Saved entries
----------
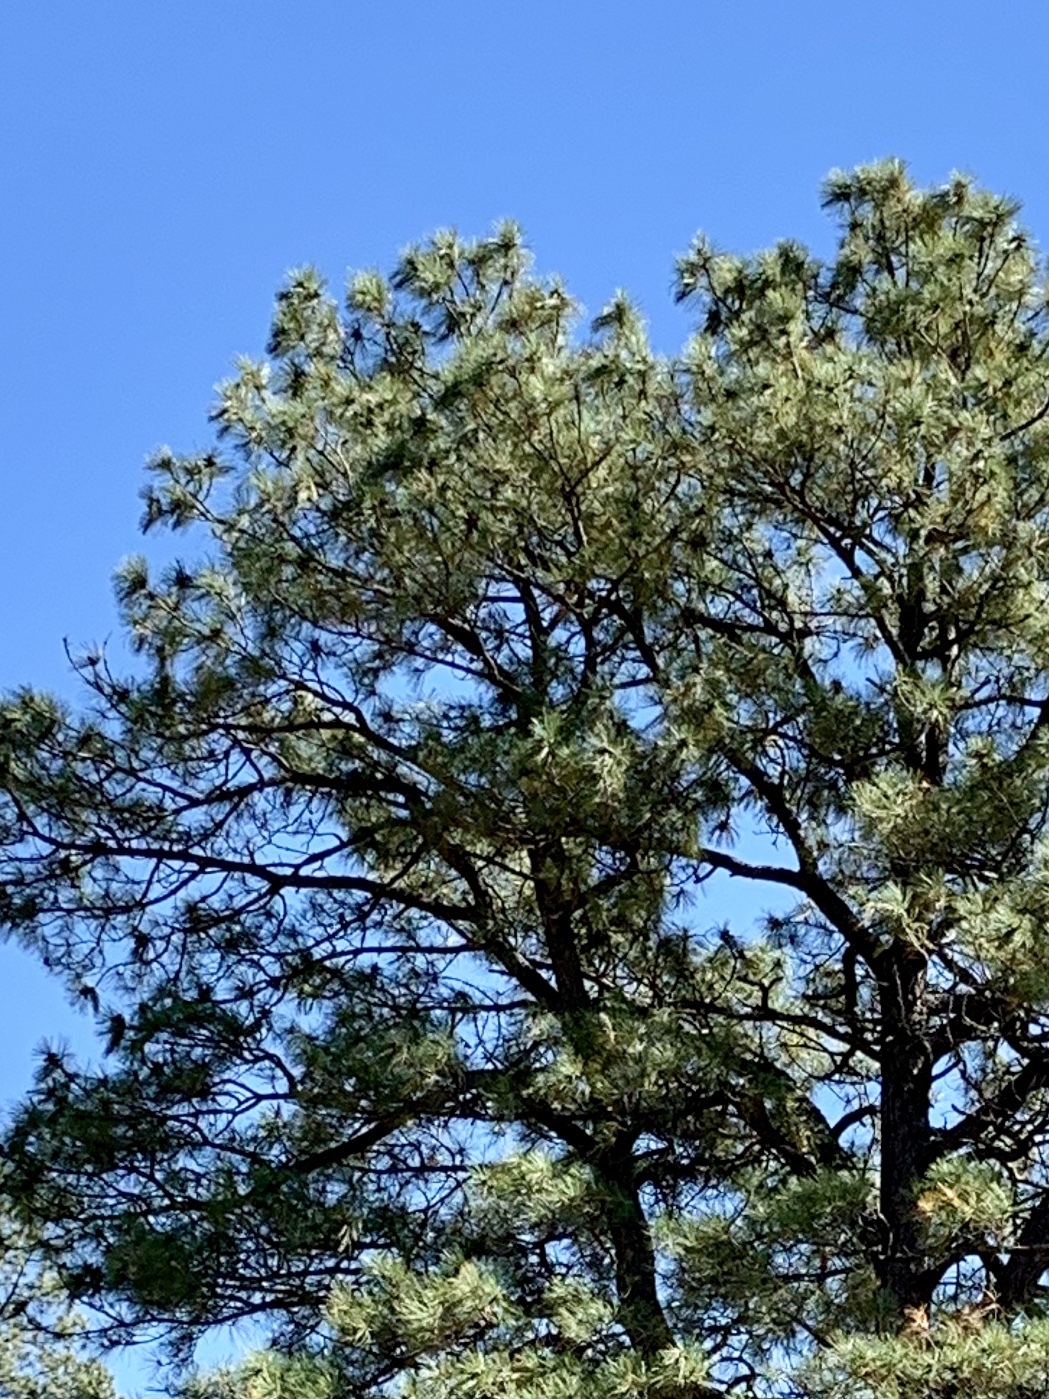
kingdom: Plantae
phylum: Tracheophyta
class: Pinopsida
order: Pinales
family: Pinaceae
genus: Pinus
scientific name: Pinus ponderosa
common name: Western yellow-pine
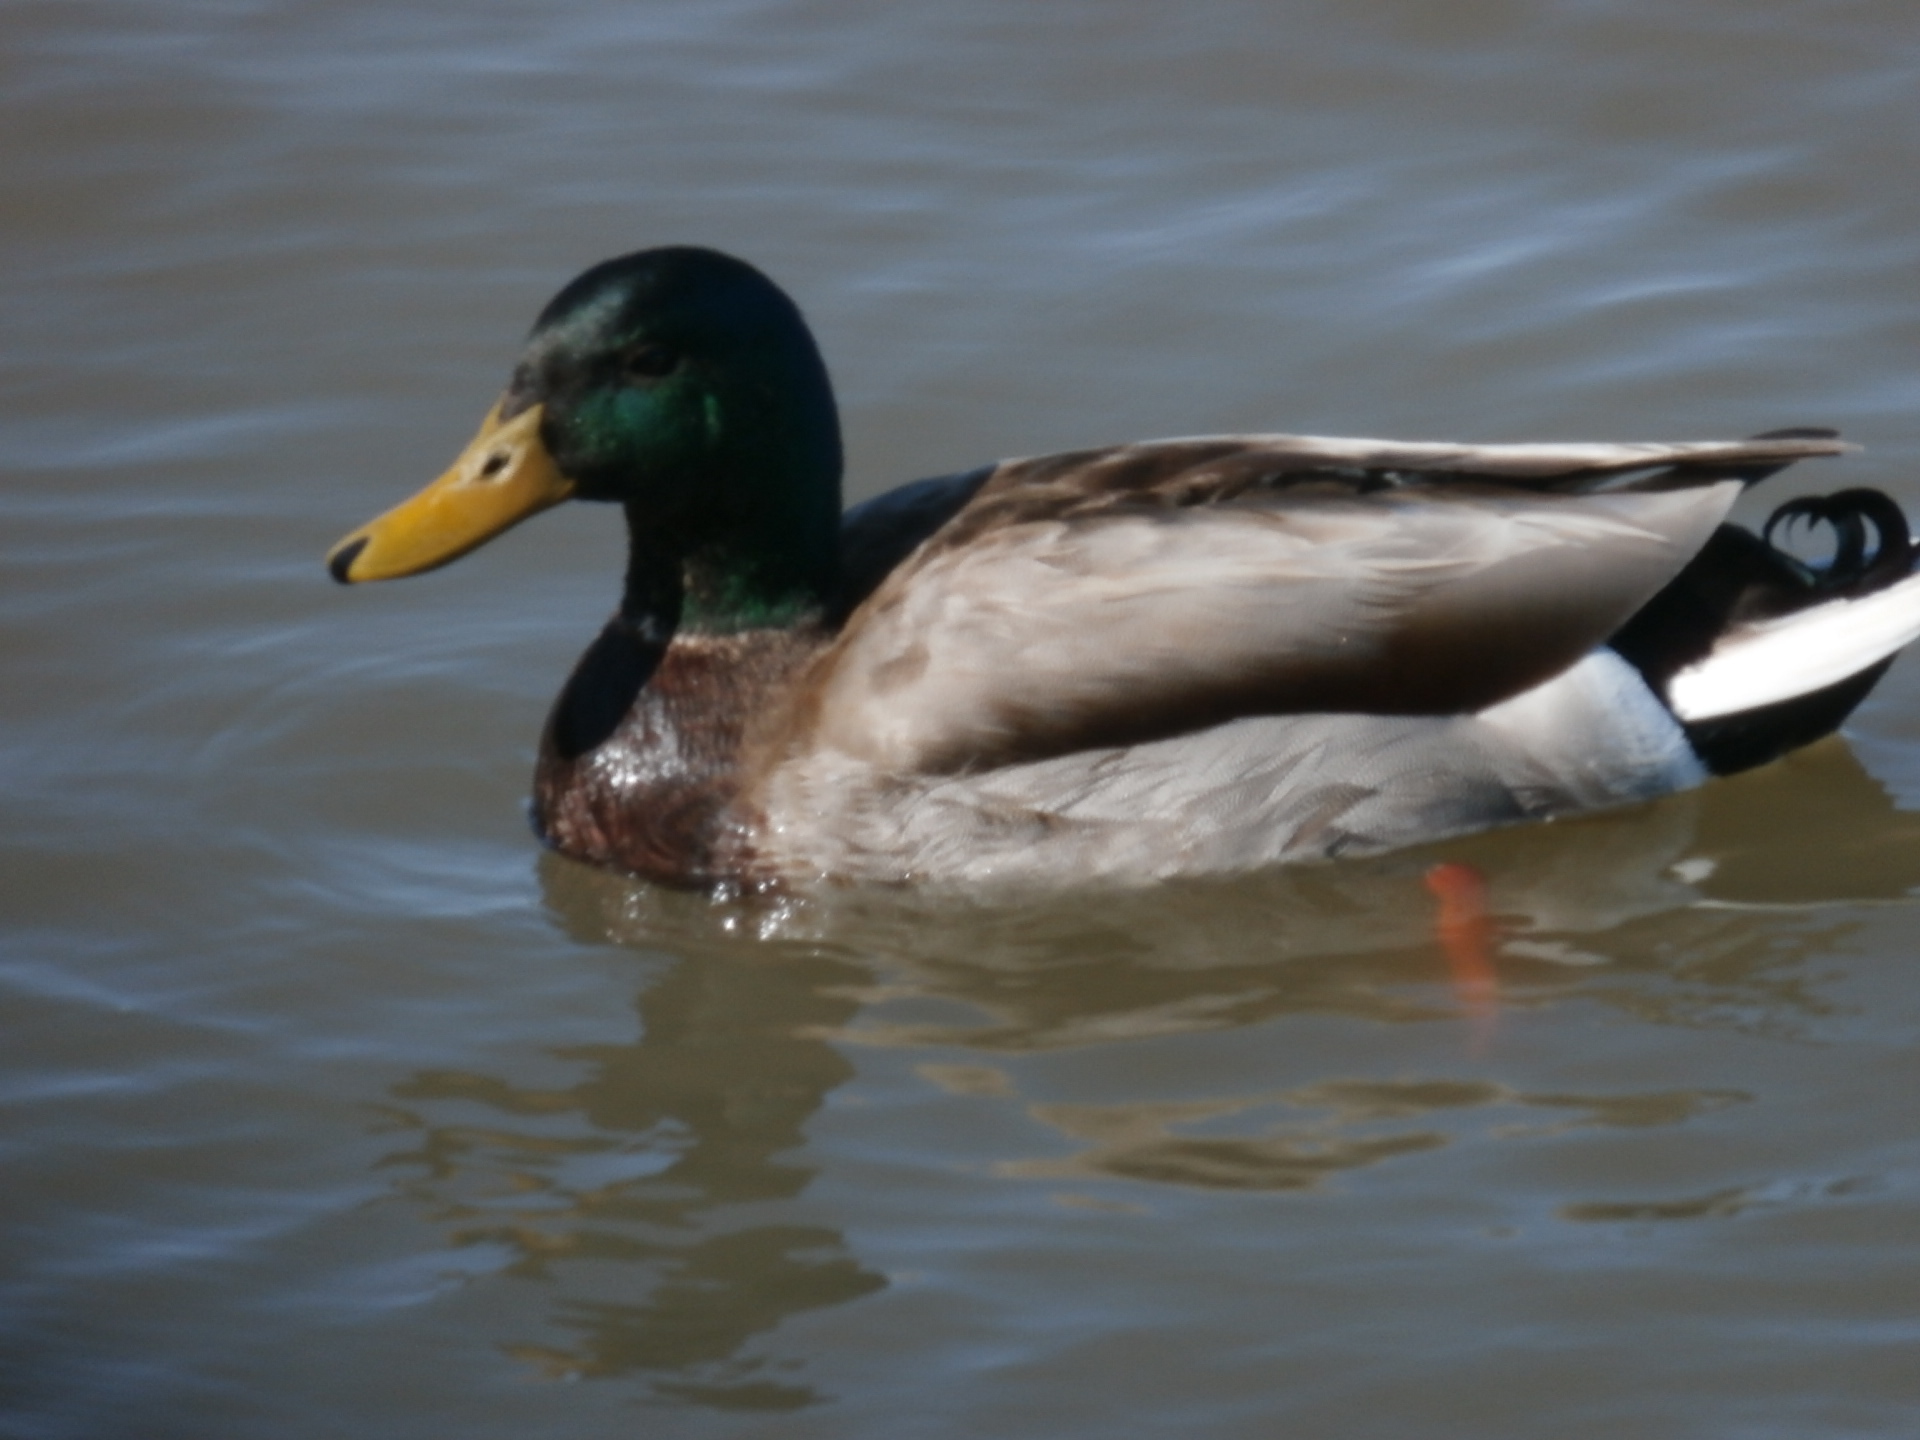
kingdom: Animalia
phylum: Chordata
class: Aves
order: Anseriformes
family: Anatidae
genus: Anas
----------
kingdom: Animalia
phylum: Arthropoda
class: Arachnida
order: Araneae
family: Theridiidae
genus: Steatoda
----------
■ Stated goal
Copy the lines word for word, starting at the line that contains "order: Pinales" and ending at the line that contains "genus: Anas", with both of those lines included. Omit the pictures from your answer.

■ Exercise result
order: Pinales
family: Pinaceae
genus: Pinus
scientific name: Pinus ponderosa
common name: Western yellow-pine
kingdom: Animalia
phylum: Chordata
class: Aves
order: Anseriformes
family: Anatidae
genus: Anas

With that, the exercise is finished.